Je demande l'infirmation.
Monsieur [I] [Z] n'a pas comparu.
Son avocat a été régulièrement entendu ; il conclut : l'appel est irrecevable car pas dans les 24h. L'appel remonte au 27 à 12h12.
Le TA a systématiquement annulé les arrêtés du préfet en ce qu'ils fixent la Tunisie comme pays de retour. Le nouvel arrêté est lui aussi déféré au TA. Le juge judiciaire n'a pas apprécié la légalité de la décision d'éloignement, il a estimé que l'étranger n'avait pas de perspective d'éloignement.
MOTIFS DE LA DÉCISION
Sur l'irrecevabilité de l'appel du fait de sa tardiveté
Vu l'article LR743-10 du CESEDA ;
Vu les articles 640&642 du code de procédure civile ;
L'ordonnance déférée a été notifiée à la préfecture le 24 février 2023 à 12h12. Les délais de recours ont été prorogés d'heure en heure jusqu'au prochain jour ouvrable, soit le 27 février 2023 à 12h12.
Il ressort de la procédure que l'appel du préfet est intervenu le 27 février 2023 à 12h12.
Il s'en déduit que le moyen sera écarté ; l'appel est recevable.
Sur le fondement contesté de l'ordonnance déférée
L'autorité préfectorale conteste l'ordonnance déférée en ce que, selon elle, le premier juge n'avait pas compétence pour apprécier la légalité de l'arrêté fixant le pays de destination.
Toutefois, saisi d'une demande de mainlevée de la mesure de rétention au motif de l'absence de perspectives d'éloignement, le premier juge a retenu que le nouvel arrêté fixant la Tunisie comme pays de renvoi, pris le 23 février 2023, pouvait venir en contradiction avec la récente décision du tribunal administratif, datée du 22 février 2023, ayant autorité de chose jugée, annulant le précédent arrêté du 17 janvier 2023, fixant déjà la Tunisie comme destination.

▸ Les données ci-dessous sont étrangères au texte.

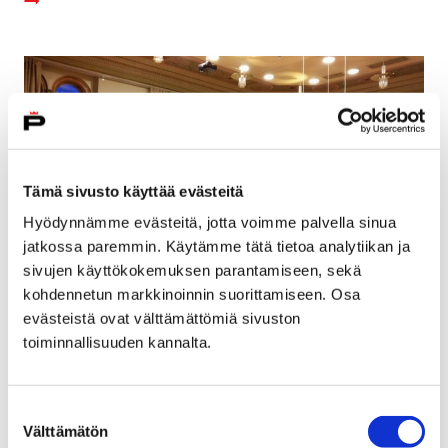
Tämä sivusto käyttää evästeitä
Hyödynnämme evästeitä, jotta voimme palvella sinua
jatkossa paremmin. Käytämme tätä tietoa analytiikan ja
sivujen käyttökokemuksen parantamiseen, sekä
kohdennetun markkinoinnin suorittamiseen. Osa
evästeistä ovat välttämättömiä sivuston
Lammin tuulivoimakaava valtuuston
toiminnallisuuden kannalta.
päätettäväksi
9 helmikuun, 2018
Suostumuksen
Välttämätön
valinta
Kiistelty ja moneen kertaan käsittelyyn palautettu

Le premier juge a également retenu que les conditions de notification de l'arrêté du 23 février 2023 ont nui aux droits de la personne retenue.
Il a en conséquence accueilli le moyen tiré de l'absence de perspective d'éloignement, pour en déduire le bien fondé de la mainlevée de la mesure de rétention.
Ce faisant, il ne saurait lui être fait grief d'avoir déterminé sa décision par des considérations qui lui étaient interdites pour relever de la seule compétence du juge administratif.
Le moyen sera, par conséquent, rejeté et l'ordonnance déférée, confirmée.
PAR CES MOTIFS
Statuant publiquement, contradictoire, en dernier ressort, après débats en audience publique,
Déclarons recevable l'appel formé par M.le préfet des ALPES MARITIMES ;
Confirmons l'ordonnance du juge des libertés et de la détention en date du 24 Février 2023 ;
Les parties sont avisées qu'elles peuvent se pourvoir en cassation contre cette ordonnance dans un délai de 2 mois à compter de cette notification, le pourvoi devant être formé par déclaration au greffe de la Cour de cassation, signé par un avocat au conseil d'Etat ou de la Cour de cassation.